◆ **DATA SHOWN**
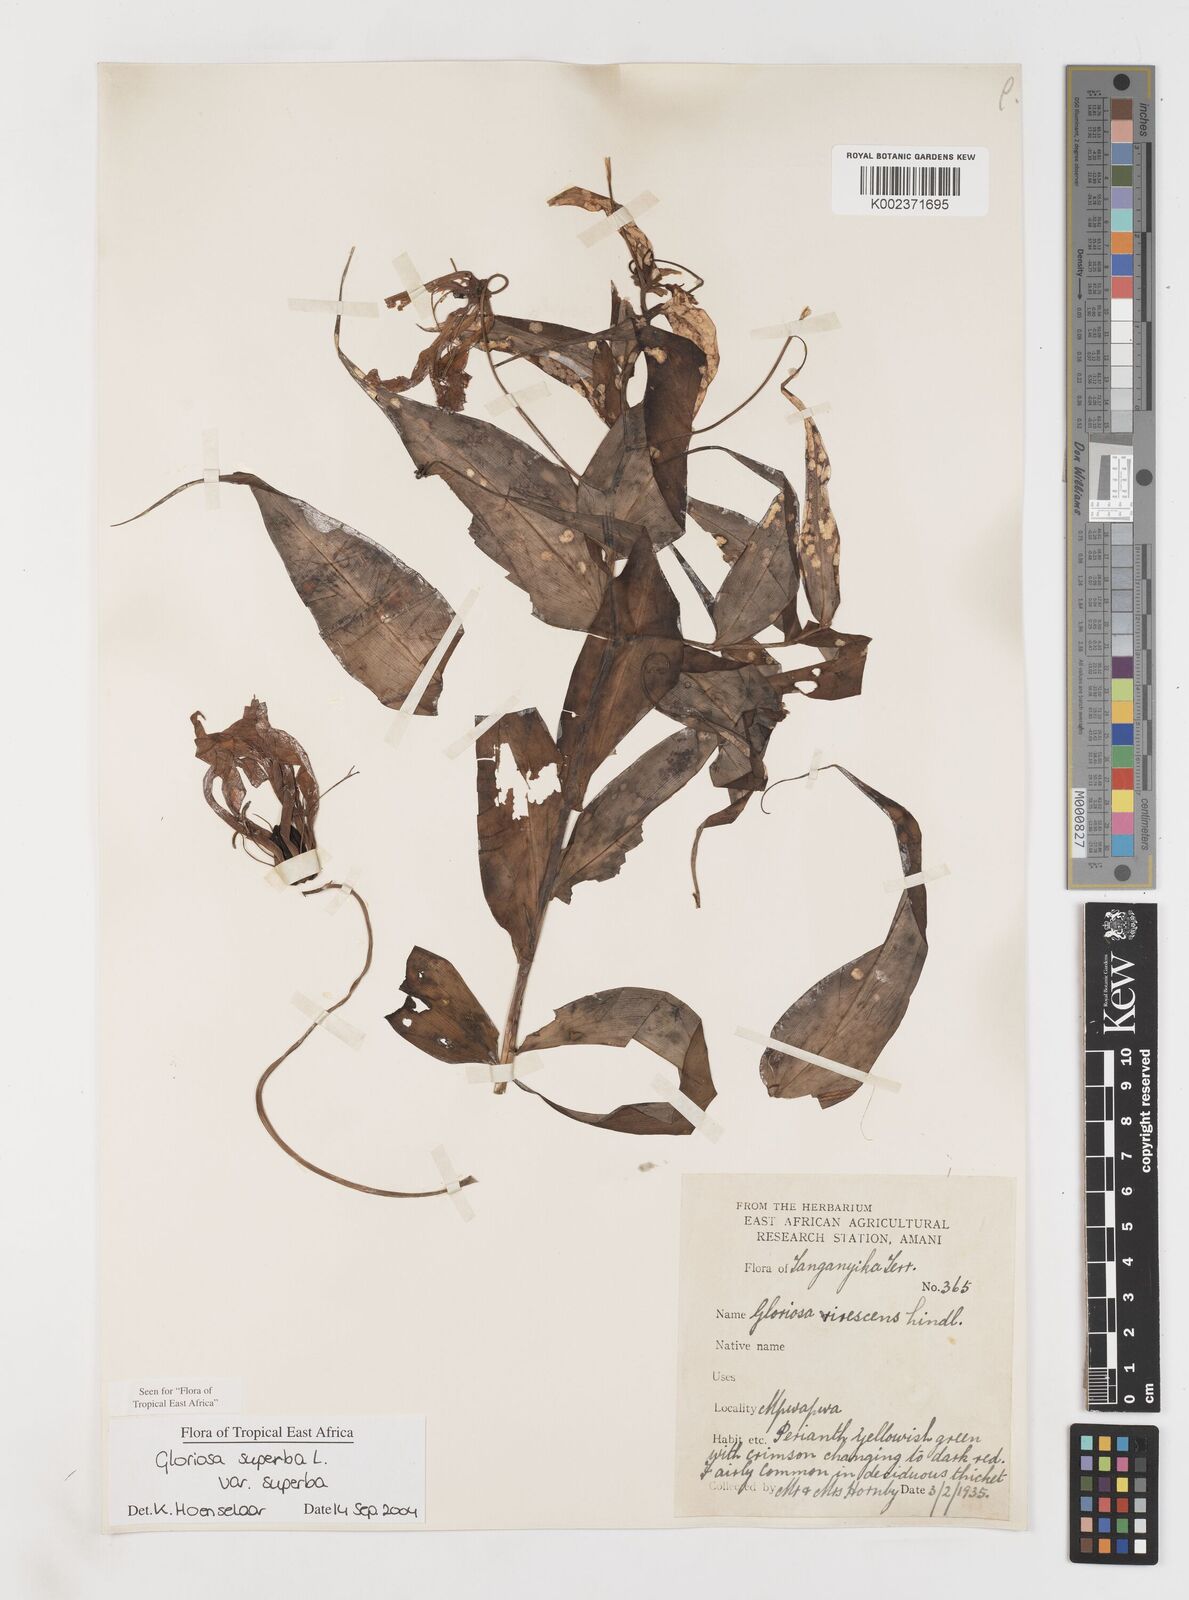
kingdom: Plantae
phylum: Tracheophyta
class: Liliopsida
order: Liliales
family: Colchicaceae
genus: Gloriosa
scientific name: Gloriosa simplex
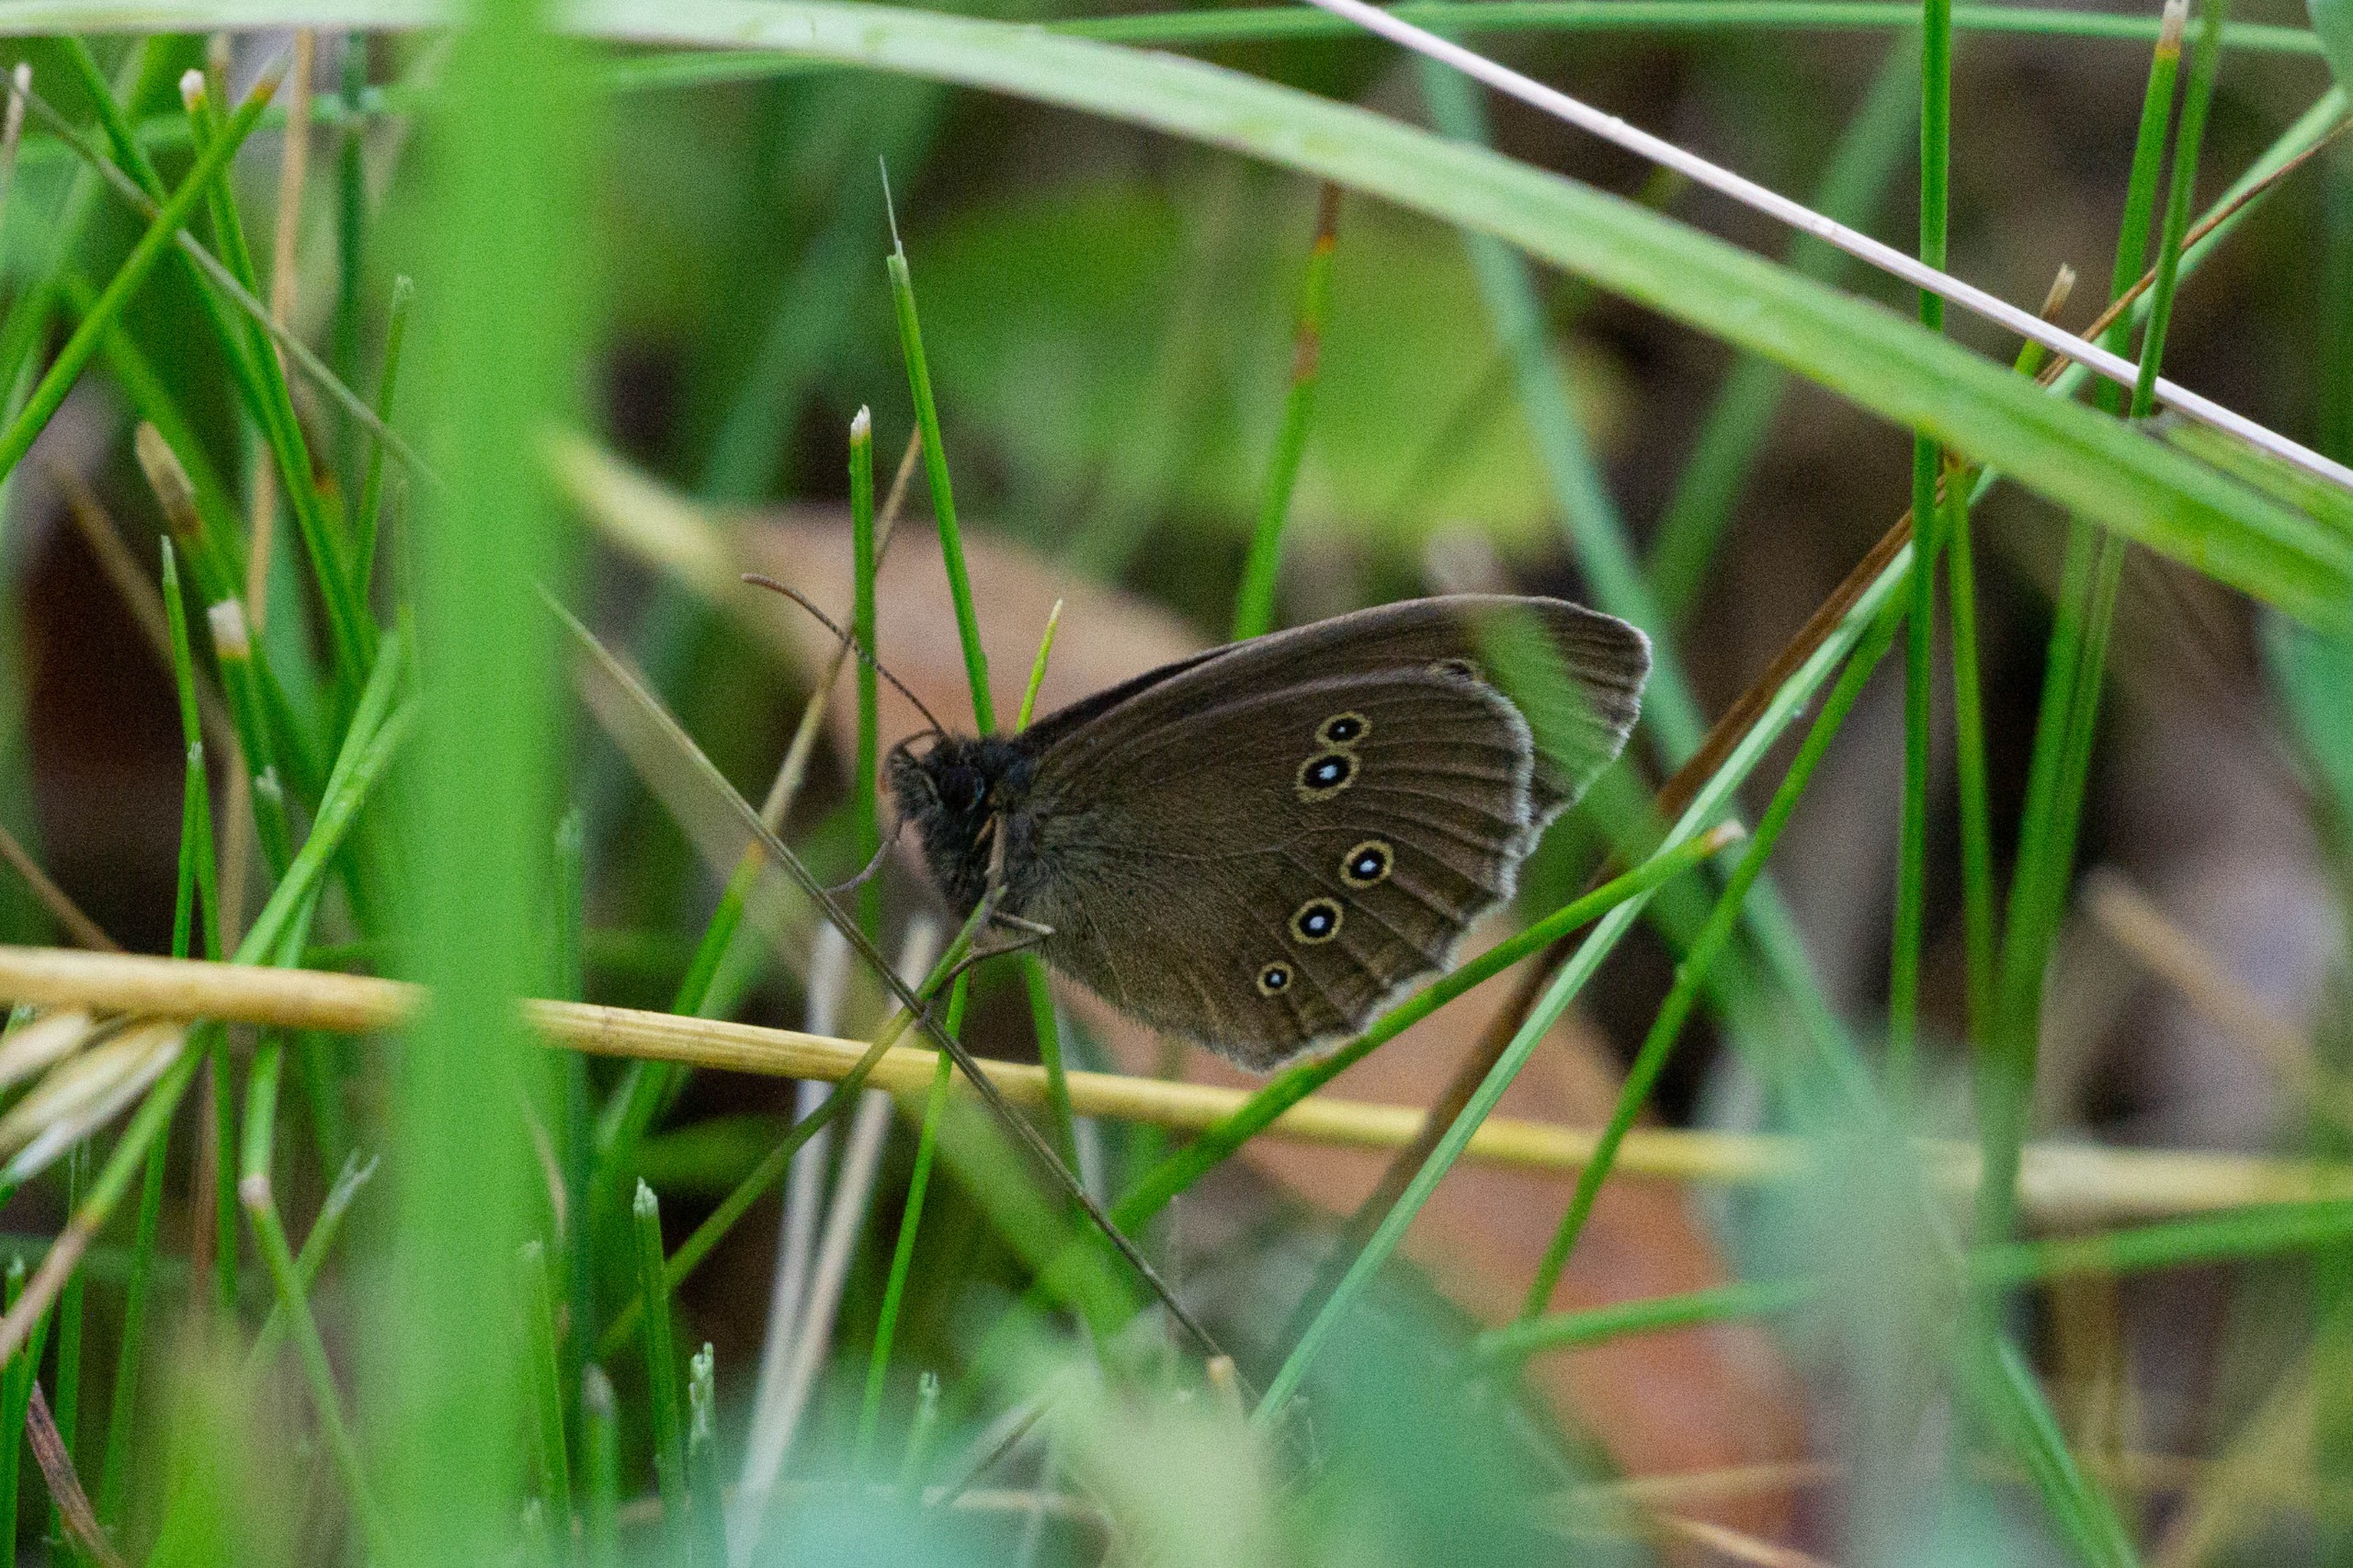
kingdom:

◆ **TASK TO CARRY OUT**
Arrange the stretch from the line containing "phylum: Tracheophyta" through the end of the entries, both ends included, as a Markdown table with the columns "Row" and "Line". Number each row, and omit blank lines and the pictures.

◆ **RESPONSE TO THE TASK**
| Row | Line |
|---|---|
| 1 | phylum: Tracheophyta |
| 2 | class: Liliopsida |
| 3 | order: Liliales |
| 4 | family: Colchicaceae |
| 5 | genus: Gloriosa |
| 6 | scientific name: Gloriosa simplex |
| 7 | kingdom: |